Essential Principles of Design

I abhor “list journalism.” It’s lazy and uninspired, and it signifies a genuine lack of engagement on the part of the writer. So with that said, I am about to offer a very short list of what I think are essential principles of design but hopefully I’ve written enough to avoid the aforementioned category. In the weekday world I am a designer, video producer, and animator. I work with other media producers, content writers, researchers, and instructional designers—whose task is very different from mine. We all have very different backgrounds and have traveled varied roads to arrive at our present location, and we all work together.

But before we get to these magical principles, we have to answer a few questions first so that we can share a common foundation for this discussion.

What is Design?
::::
__TASK__
Reproduce verbatim the portion of the design principles essay above that runs from "But before we" up to and including "What is Design?".

Dataset records:
::::
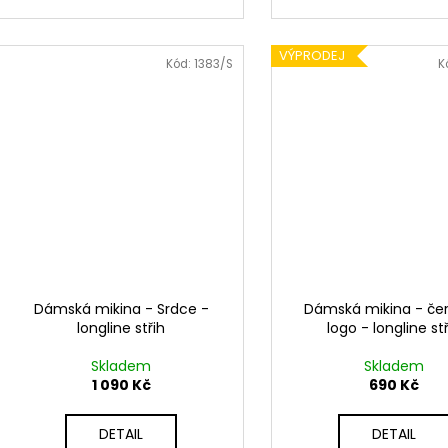
VÝPRODEJ
Kód:
1383/S
K
Dámská mikina - Srdce -
Dámská mikina - če
longline střih
logo - longline st
Skladem
Skladem
1 090 Kč
690 Kč
DETAIL
DETAIL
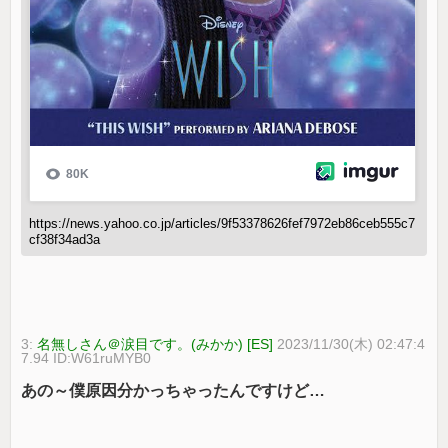
https://news.yahoo.co.jp/articles/9f53378626fef7972eb86ceb555c7
cf38f34ad3a
3:
名無しさん＠涙目です。(みかか) [ES]
2023/11/30(木) 02:47:4
7.94 ID:W61ruMYB0
あの～僕原因分かっちゃったんですけど…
::::
__ANSWER AREA__
But before we get to these magical principles, we have to answer a few questions first so that we can share a common foundation for this discussion.

What is Design?